* * *
Не вступились звери за него,
люди за него не отомстили,
только для удобства своего
рельсы и вагоны сохранили.
Где бы только — в бурю или в май,
по Тояма или Могилёву —
ни звонил раздолбанный трамвай,
он всегда звонит по Гумилёву.
Вечеслав Казакевич
35-летний поэт был расстрелян на одной из станций Ириновской железной дороги как один из 61 участников белогвардейского заговора. Сохранился рассказ чекиста Боброва о подробностях расстрела: «Этот ваш Гумилев... нам, большевикам, это смешно, но, знаете, шикарно умер. Улыбался, докурил папиросу... Фанфоронство, конечно. Но даже на ребят из особого отдела произвел впечатление. Пустое молодечество, но все-таки крепкий тип.Мало кто так умирает...»

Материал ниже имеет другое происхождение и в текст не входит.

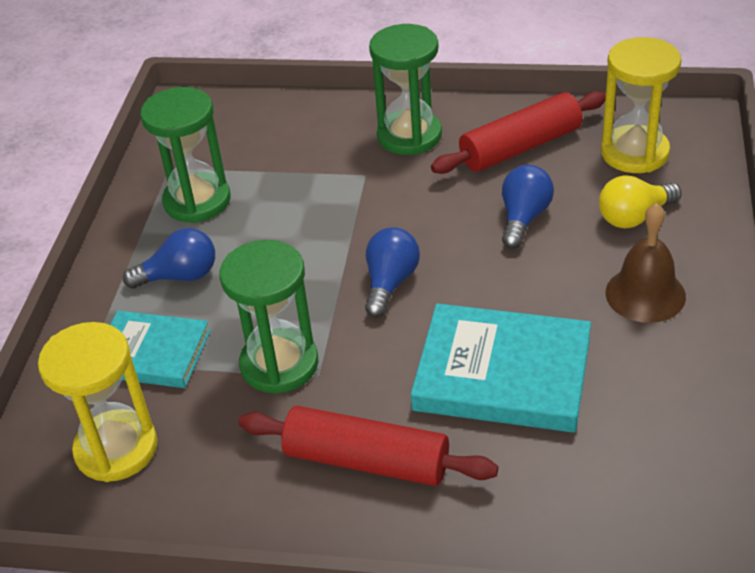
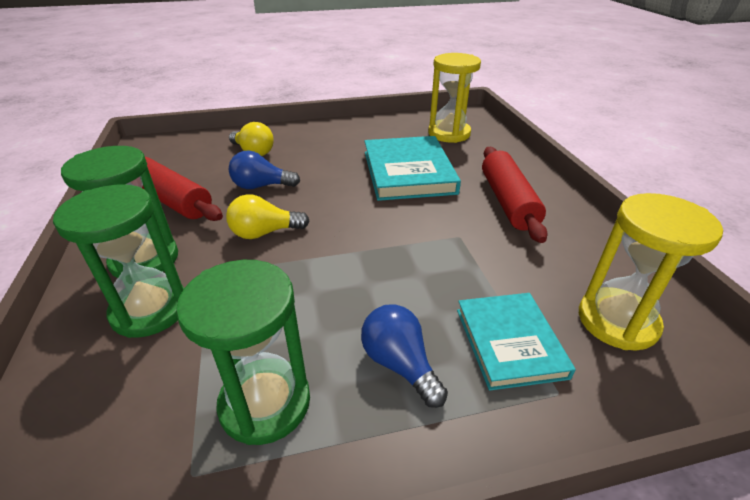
camera: 115 degrees left, 5 degrees down
green hourglass [220,240,319,394] -> green hourglass moved to [53,184,184,338]
blue light bulb [365,227,420,318] -> none
yellow hourglass [601,37,681,173] -> yellow hourglass moved to [428,53,481,143]
brown bell [606,203,686,323] -> none
none -> yellow light bulb [226,194,310,239]

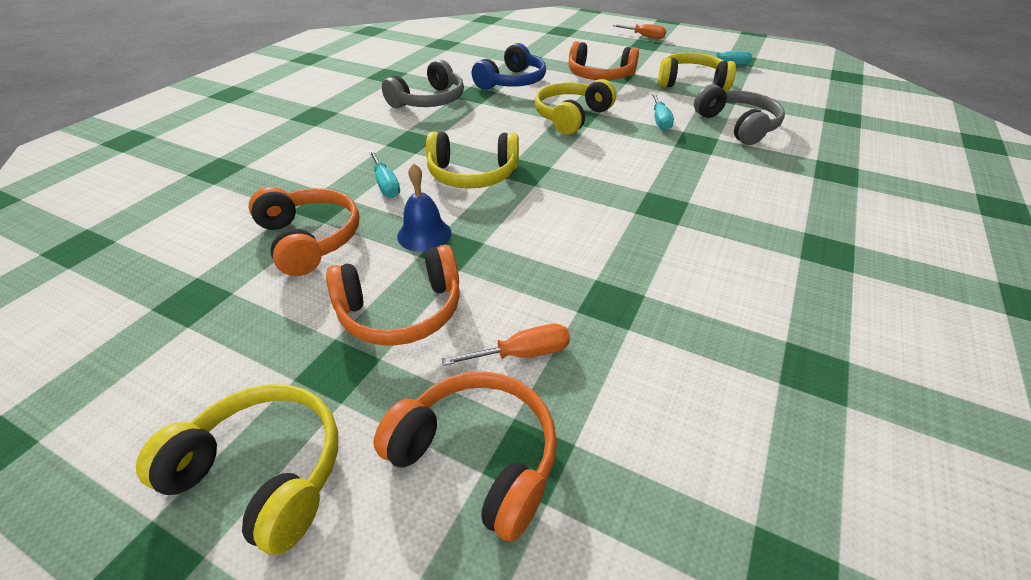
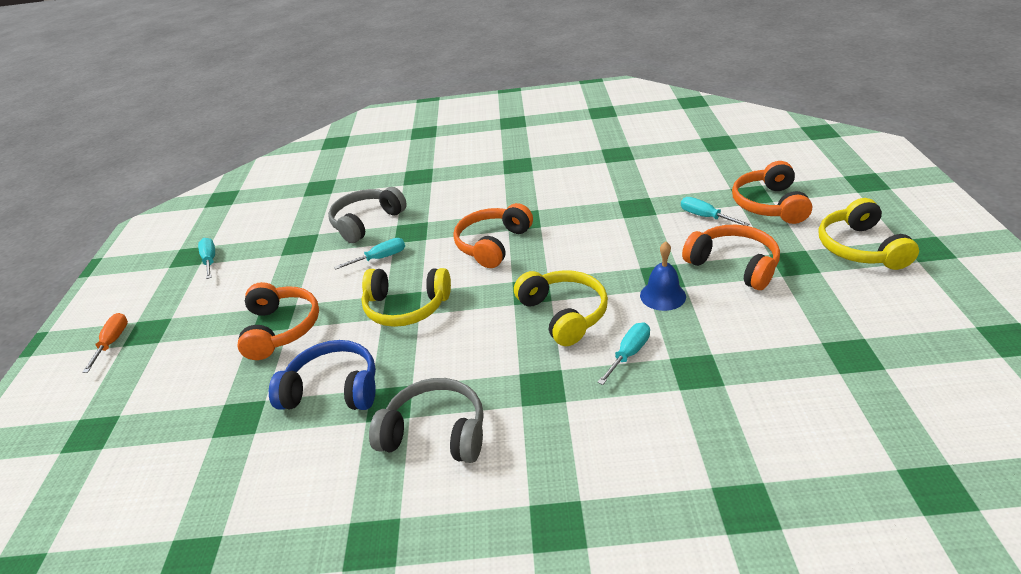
camera: 115 degrees left, 5 degrees down
orange headphones [249,187,359,276] -> orange headphones moved to [453,203,533,268]
orange screwdriver [442,324,570,366] -> turquoise screwdriver [681,197,749,226]
yellow headphones [658,53,736,91] -> none

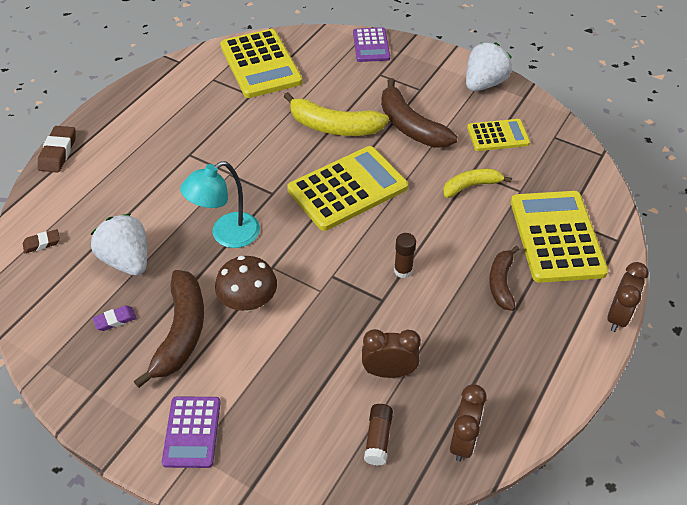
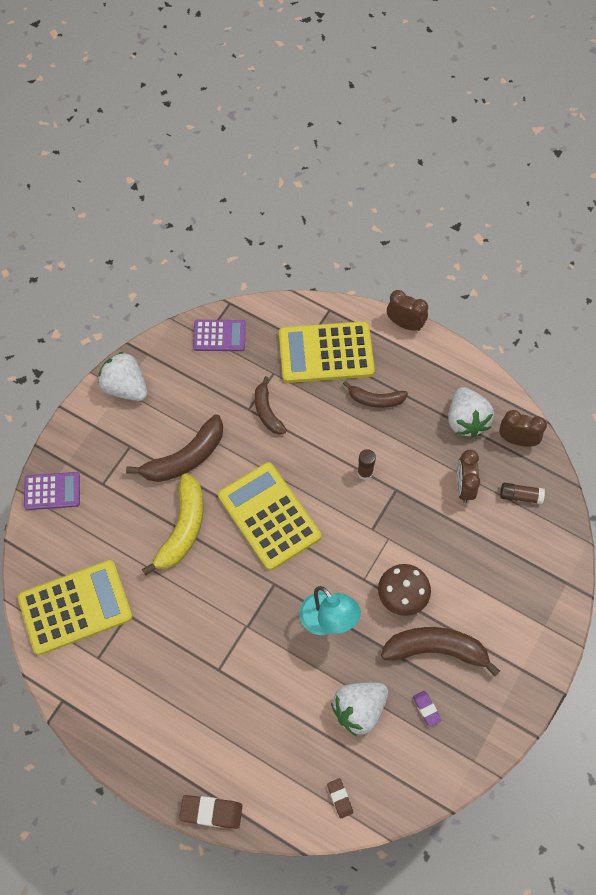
camera: 90 degrees left, 15 degrees up
purple calculator [162,396,221,468] -> purple calculator moved to [193,320,246,351]
yellow banana [443,169,512,198] -> brown banana [255,376,287,434]
yellow calculator [467,119,530,151] -> none
none -> white strawberry [448,387,494,438]

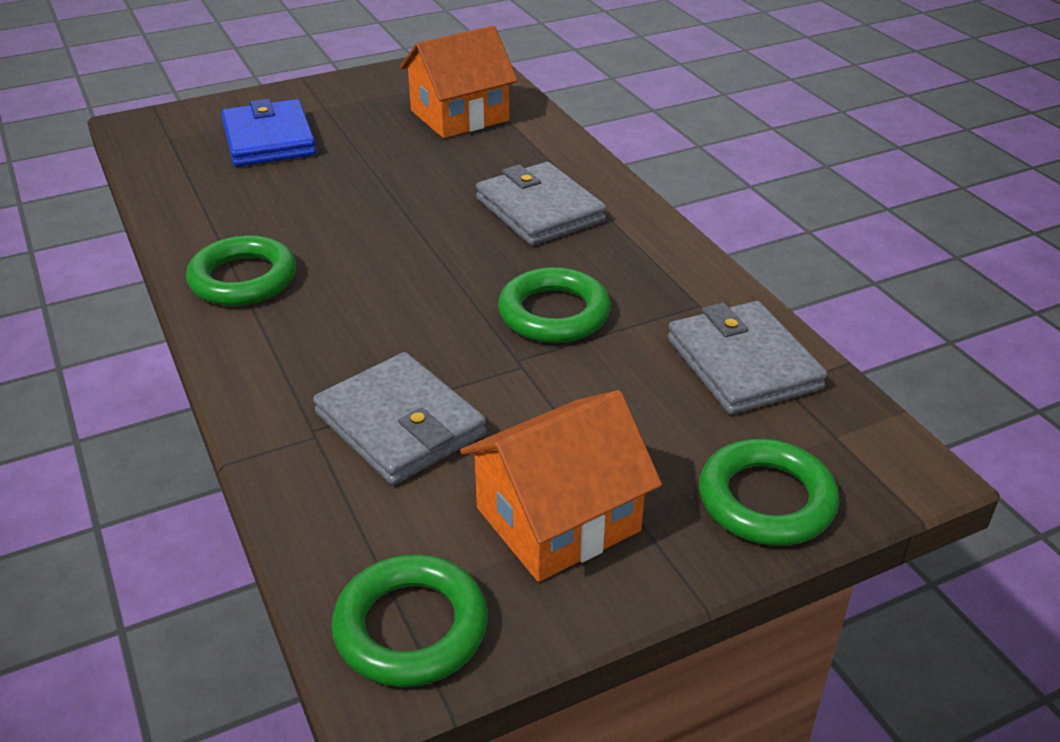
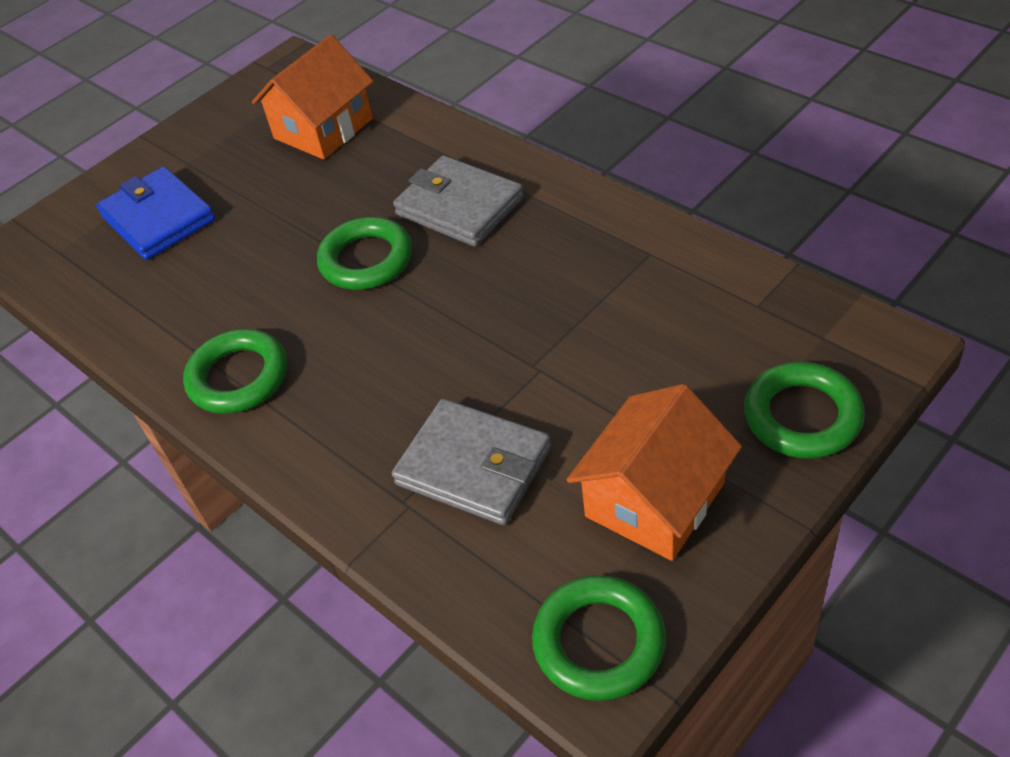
camera: 15 degrees left, 10 degrees up
green ring [498,267,611,343] -> green ring moved to [317,217,412,290]
grey wallet [667,301,827,414] -> none

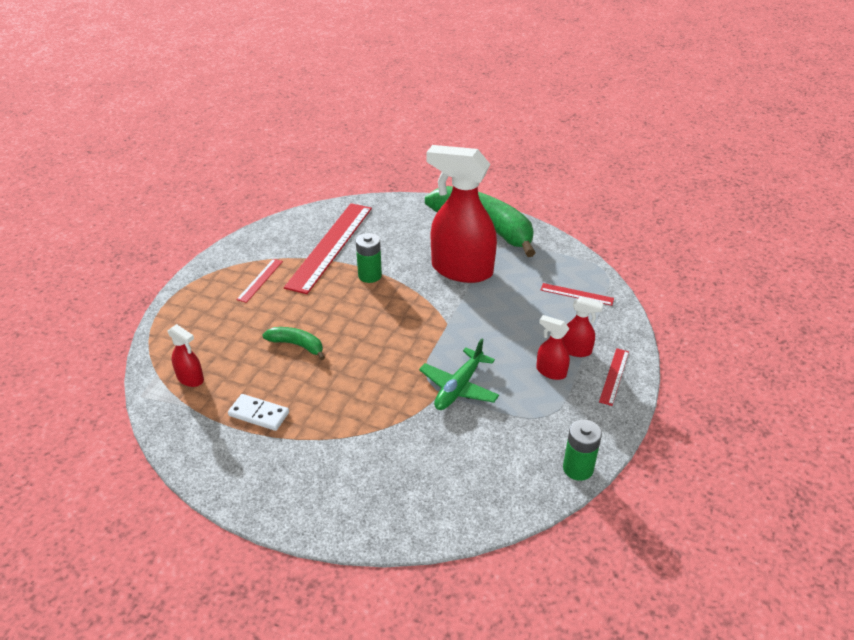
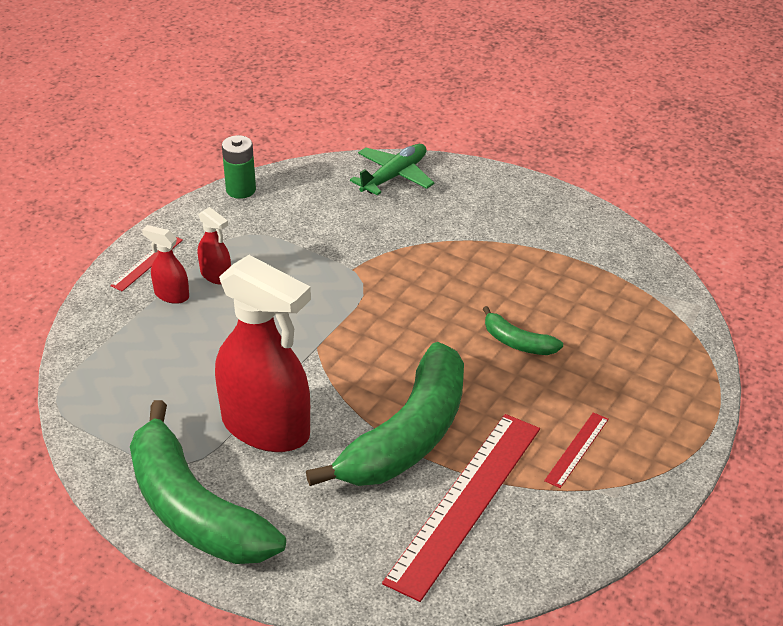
camera: 170 degrees left, 0 degrees up
red spray bottle [168,324,204,387] -> none
white domino [228,394,289,431] -> none
green battery [356,233,382,283] -> green banana [306,342,464,486]
green plane [419,338,499,410] -> green plane moved to [350,144,434,195]
red ruler [541,283,614,306] -> none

Поэт задолго до смерти предсказал свой конец:
И умру я не на постели,
При нотариусе и враче,
А в какой-нибудь дикой щели,
Утонувшей в густом плюще.
«Я и вы», 1918
«Дикая щель» — это застенки ЧК. С собой в тюрьму при аресте он взял гомеровскую «Илиаду» в переводе Гнедича и Евангелие. Есть свидетельство, что смерть Гумилёв встретил спокойно, попыхивая перед палачами папиросой. Ещё говорят, на стене камеры, в которой поэт провёл последние часы жизни, осталась надпись: «Господи, прости мои прегрешения, иду в последний путь. Н. Гумилёв». Возможно, это легенда.